[Problem to work on]:
Rewrite the Rodríguez House passage from "The Rodríguez House is" to "Plan Historic District.", swapping each "St. Augustine" for "Saint Augustine".

[Page extract]:
● ● ●

The Rodríguez House is located at 58 St. George Street in St. Augustine, Florida. It is a reconstructed structure where there was once a tabby house during Florida's First Spanish Period (1565-1763). It is part of the St. Augustine Town Plan Historic District.

== History ==
A Spanish map dating to 1764 indicates that this small two-room house belonged to Antonio Jose Rodríguez, son of Jose Antonio Rodriguez of Seville and Gertrude Morales. The house was most likely demolished during the British Period when British soldiers pulled down tabby houses to reuse the building materials. Early homes such as the Rodríguez House had flat wooden roofs and no fireplaces. The rooms were heated with braziers.

== Reconstruction ==
The St. Augustine Restoration Inc. decided to take on reconstructing the Rodríguez House in the late 1960s using funds donated by Edward Ball of Jacksonville, Florida. During the time of St. Augustine's downtown living history museum, San Agustín Antiguo, this structure was used to house craft demonstrations such as pottery making. Evalina Manucy, of Florida State University, demonstrated pottery in the Rodríguez House in 1968, having already worked for the Board as a weaver, baker, and candlemaker. The Historic St. Augustine Preservation Board acquired the house in 1983.

● ● ●

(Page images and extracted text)
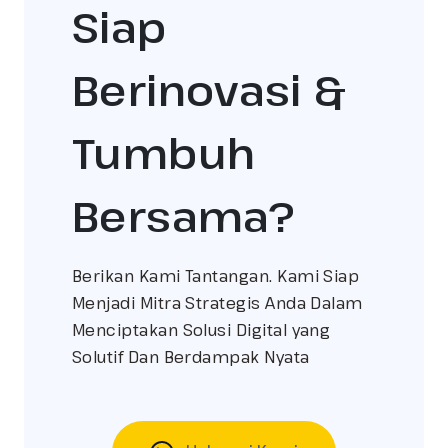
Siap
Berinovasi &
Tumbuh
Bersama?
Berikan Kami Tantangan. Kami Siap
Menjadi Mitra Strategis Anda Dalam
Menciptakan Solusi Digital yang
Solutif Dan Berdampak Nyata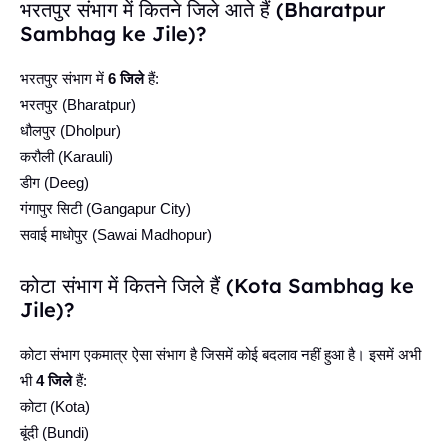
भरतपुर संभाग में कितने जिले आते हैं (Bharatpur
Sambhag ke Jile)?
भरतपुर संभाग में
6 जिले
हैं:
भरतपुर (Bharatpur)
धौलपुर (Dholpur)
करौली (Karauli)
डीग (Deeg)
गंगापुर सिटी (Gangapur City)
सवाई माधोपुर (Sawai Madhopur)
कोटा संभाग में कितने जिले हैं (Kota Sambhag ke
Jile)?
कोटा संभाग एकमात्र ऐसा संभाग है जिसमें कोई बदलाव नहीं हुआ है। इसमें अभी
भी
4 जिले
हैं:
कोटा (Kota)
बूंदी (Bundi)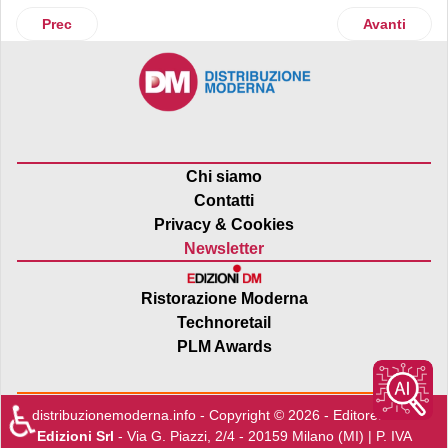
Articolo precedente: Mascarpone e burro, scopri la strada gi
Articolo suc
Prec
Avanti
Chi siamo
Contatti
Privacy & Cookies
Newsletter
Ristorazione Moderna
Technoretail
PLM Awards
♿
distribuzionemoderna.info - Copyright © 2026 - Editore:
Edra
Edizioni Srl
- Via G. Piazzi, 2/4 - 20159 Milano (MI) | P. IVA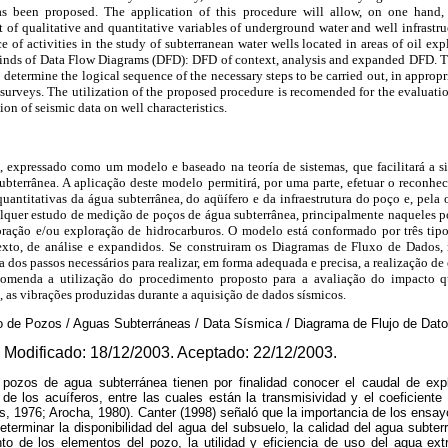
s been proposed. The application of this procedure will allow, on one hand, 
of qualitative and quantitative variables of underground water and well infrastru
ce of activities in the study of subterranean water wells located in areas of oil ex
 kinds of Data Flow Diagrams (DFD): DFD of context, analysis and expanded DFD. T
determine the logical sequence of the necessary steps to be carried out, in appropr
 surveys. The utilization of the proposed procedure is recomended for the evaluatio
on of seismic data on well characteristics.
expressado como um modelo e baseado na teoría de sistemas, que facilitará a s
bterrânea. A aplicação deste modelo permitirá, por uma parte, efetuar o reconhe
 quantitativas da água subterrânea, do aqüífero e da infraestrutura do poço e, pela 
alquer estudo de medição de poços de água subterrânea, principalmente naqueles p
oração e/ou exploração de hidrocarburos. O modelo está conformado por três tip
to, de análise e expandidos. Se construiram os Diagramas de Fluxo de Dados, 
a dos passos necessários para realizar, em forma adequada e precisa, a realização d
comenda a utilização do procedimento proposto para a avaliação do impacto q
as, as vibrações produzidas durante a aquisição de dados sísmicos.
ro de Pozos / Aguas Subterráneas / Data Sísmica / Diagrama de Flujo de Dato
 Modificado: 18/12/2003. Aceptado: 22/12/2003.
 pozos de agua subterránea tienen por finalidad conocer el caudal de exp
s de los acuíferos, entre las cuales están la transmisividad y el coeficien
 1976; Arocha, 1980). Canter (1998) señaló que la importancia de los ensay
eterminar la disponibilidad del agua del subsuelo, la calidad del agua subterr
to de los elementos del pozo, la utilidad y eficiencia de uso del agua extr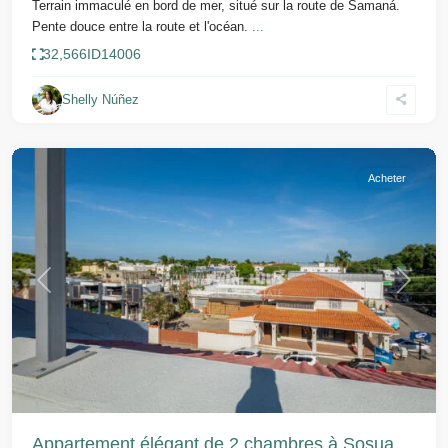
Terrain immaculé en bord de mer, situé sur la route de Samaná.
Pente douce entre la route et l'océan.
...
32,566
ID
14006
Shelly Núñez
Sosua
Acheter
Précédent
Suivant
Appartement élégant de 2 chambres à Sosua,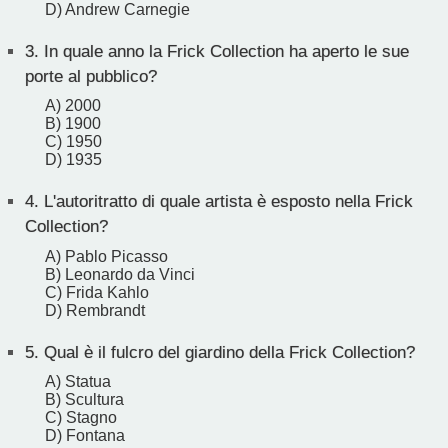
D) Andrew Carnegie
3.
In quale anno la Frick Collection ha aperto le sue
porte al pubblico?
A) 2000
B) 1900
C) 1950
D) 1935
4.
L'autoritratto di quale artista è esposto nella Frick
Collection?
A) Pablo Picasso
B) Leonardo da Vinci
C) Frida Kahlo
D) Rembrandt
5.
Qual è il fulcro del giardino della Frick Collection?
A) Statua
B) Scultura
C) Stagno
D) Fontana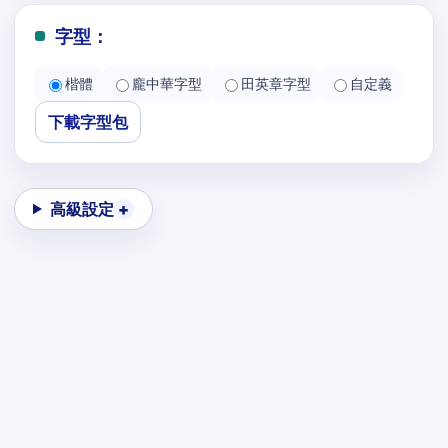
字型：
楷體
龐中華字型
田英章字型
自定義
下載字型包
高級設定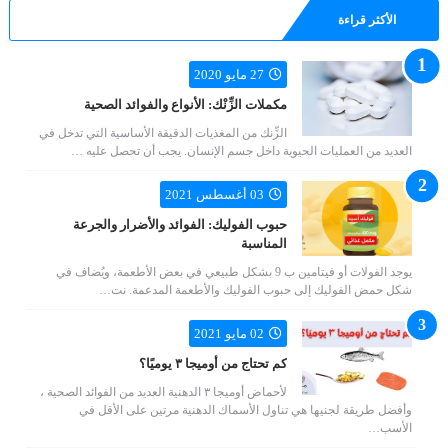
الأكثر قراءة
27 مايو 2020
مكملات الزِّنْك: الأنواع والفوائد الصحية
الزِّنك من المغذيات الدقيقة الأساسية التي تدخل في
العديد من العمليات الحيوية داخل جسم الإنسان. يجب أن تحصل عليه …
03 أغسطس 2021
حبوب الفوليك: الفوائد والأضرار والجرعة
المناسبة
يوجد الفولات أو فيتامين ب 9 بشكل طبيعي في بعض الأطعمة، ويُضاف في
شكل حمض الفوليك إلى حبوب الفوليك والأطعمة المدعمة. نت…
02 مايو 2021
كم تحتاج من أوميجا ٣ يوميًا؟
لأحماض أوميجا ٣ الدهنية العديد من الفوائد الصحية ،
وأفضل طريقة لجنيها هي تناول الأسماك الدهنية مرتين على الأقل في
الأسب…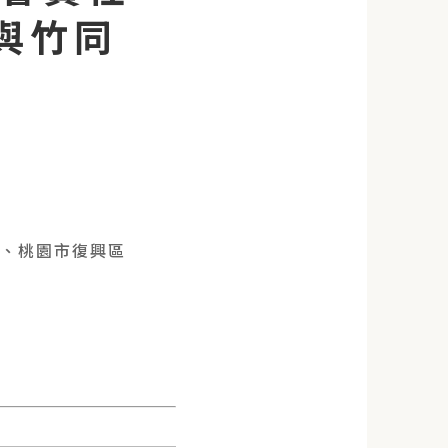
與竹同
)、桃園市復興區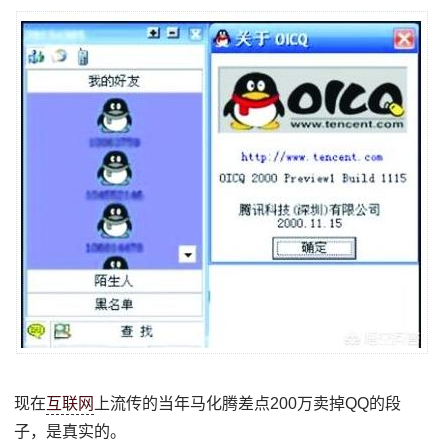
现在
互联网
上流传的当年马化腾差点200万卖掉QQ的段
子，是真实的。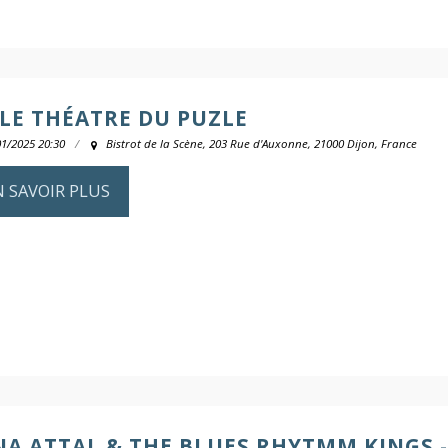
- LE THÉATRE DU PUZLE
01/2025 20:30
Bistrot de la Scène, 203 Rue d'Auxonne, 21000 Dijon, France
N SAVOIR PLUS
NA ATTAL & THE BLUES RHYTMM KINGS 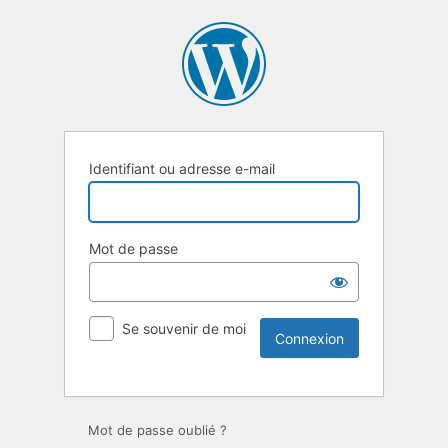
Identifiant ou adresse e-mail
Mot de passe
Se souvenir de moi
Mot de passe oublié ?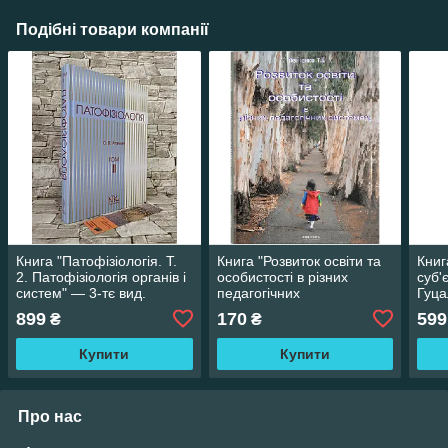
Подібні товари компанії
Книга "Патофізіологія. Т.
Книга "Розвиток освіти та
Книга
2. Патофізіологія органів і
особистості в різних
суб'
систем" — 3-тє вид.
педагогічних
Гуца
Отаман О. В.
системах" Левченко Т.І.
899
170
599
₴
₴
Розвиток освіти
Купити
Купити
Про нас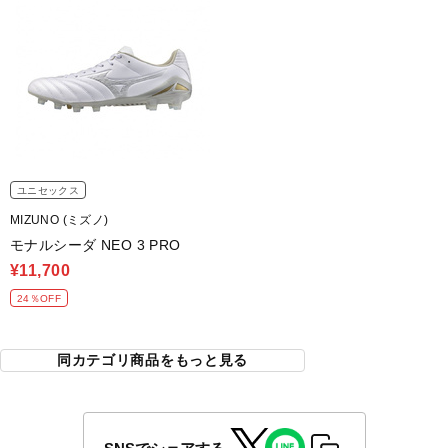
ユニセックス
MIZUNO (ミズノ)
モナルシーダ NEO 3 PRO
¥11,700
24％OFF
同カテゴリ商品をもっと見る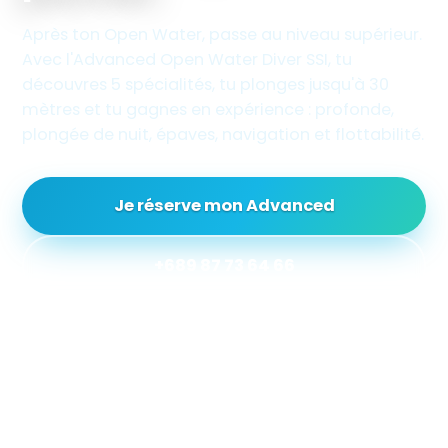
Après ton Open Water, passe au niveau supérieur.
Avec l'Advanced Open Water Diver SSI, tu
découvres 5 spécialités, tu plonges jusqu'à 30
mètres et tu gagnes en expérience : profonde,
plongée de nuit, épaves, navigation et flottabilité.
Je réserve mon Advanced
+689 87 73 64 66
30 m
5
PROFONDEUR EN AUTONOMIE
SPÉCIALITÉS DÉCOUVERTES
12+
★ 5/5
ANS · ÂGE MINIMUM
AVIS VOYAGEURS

● ● ●

[Result below]:
The Rodríguez House is located at 58 St. George Street in Saint Augustine, Florida. It is a reconstructed structure where there was once a tabby house during Florida's First Spanish Period (1565-1763). It is part of the Saint Augustine Town Plan Historic District.